* [Исходный текст]:
........
11. Между тем Вологез, узнав, что Пет преградил ему путь здесь пехотой, там конницей, не внес тем не менее никаких изменений в свой замысел, но мощным ударом и угрозою нападения раздавил легионеров и устрашил всадников; и только центурион Тарквитий Кресцент осмелился защищать башню, которую занимал с гарнизоном: совершая частые вылазки, он истреблял подбиравшихся к ней на близкое расстояние варваров, пока не был со всех сторон закидан горящими головнями. Кому из пехотинцев удалось уцелеть, те бежали в отдаленные и глухие места; раненые вернулись в лагерь и со страху всячески преувеличивали доблесть царя, отвагу и многочисленность состоящих в его войске народов, находя доверчивых слушателей в тех, кто был охвачен таким же страхом. Сам полководец, прекратив сопротивление и забросив все свои обязанности военачальника, снова отправил к Корбулону гонцов, умоляя его прийти как можно скорее и спасти значки, орлов и все то, что еще оставалось от несчастливого войска: они же, пока живы, будут верны своему долгу.

12. А Корбулон, оставив часть войска в Сирии для удержания построенных на Евфрате укреплений, бесстрашно прошел кратчайшим путем, и вместе с тем по местам, где было достаточно продовольствия, сначала в Коммагенскую область, затем в Каппадокию и, наконец, к армянам. Помимо всего, что нужно ведущему войну войску, его сопровождало большое число нагруженных пшеницей верблюдов, чтобы, отражая неприятеля, у него было чем отразить и голод. Из потерпевших поражение от Вологеза первым встретился Корбулону центурион примипилов Пакций, а затем и множество рядовых воинов; всех их, какими бы причинами они ни пытались оправдать свое бегство, полководец убеждал возвратиться к своим значкам и молить Пета о снисхождении: сам он милостив лишь к победителям. Не забывал Корбулон и своих: он обходил легионы, обращался к ним с увещанием, напоминал об их былых подвигах, призывал покрыть себя новою славой. Наградой за их воинский труд будут не армянские деревни и города, а римский лагерь, и в нем два легиона. И если рядовым воинам за спасение римского гражданина сам император[2] как особое отличие вручает венок, то каков и сколь велик будет почет при таком числе спасителей и спасенных! Всем внушали бодрость подобные речи (а были и такие, кого подгоняла и распаляла опасность, в которой пребывали их братья и родственники), и они днем и ночью ускоренным шагом безостановочно продвигались вперед.

13. Тем настойчивее Вологез теснит осажденных, бросает своих то на вал, оплот легионов, то на крепость, служившую убежищем для неспособных носить оружие, и подступает к ним ближе, чем в обычае у парфян, рассчитывая этою дерзостью выманить врага из-за укрытий. Но воинов с трудом можно было извлечь из палаток, и они только обороняли укрепления, часть — выполняя приказ полководца, другие — из трусости или ожидая прибытия Корбулона, и на случай, если бы их одолел неприятель, имея в запасе примеры, оставленные поражениями в Кавдинском ущелье и под Нуманцией: да и неодинаковы силы италийского племени самнитов и парфян, соперников Римской державы. Даже воины доблестной и прославленной древности, когда судьба отворачивалась от них, не считали зазорным заботиться о своем спасении. Под давлением охватившего все войско отчаяния Пет составляет свое первое письмо к Вологезу, не смиренное и не просительное, но содержавшее в себе как бы жалобу: Вологез начал военные действия из-за армян, всегда пребывавших под властью римлян или подчиненных царю, избранному для них императором; мир одинаково полезен для обеих сторон; пусть он, Вологез, не обольщается настоящим; сам он обрушился всеми силами своего государства на два легиона; но весь остальной мир в распоряжении римлян, и он поможет им в этой войне.
........
* [Фрагмент данных]:
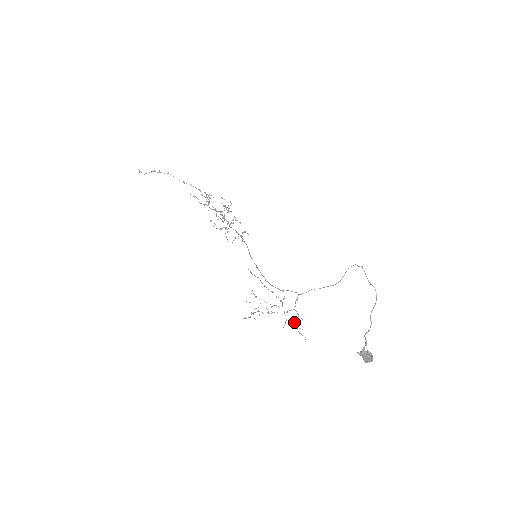
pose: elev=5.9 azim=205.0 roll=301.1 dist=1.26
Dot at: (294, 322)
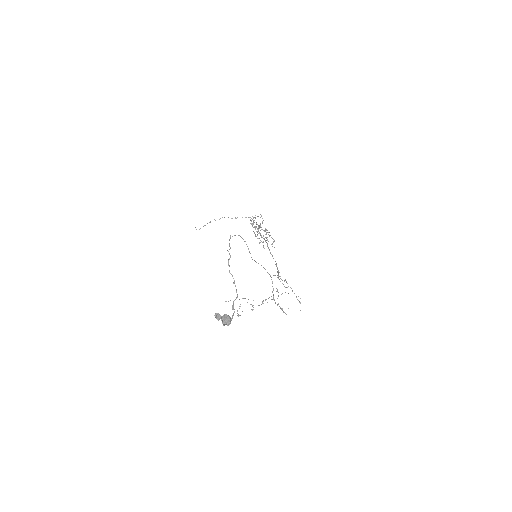
Dot at: occluded
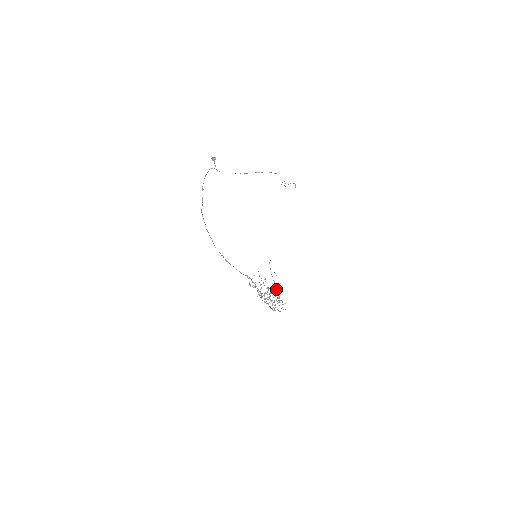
........
Чем, согласно тексту об осаде войска Пета, были нагружены верблюды, сопровождавшие войско Корбулона?

* [Результат задания]: Пшеницей.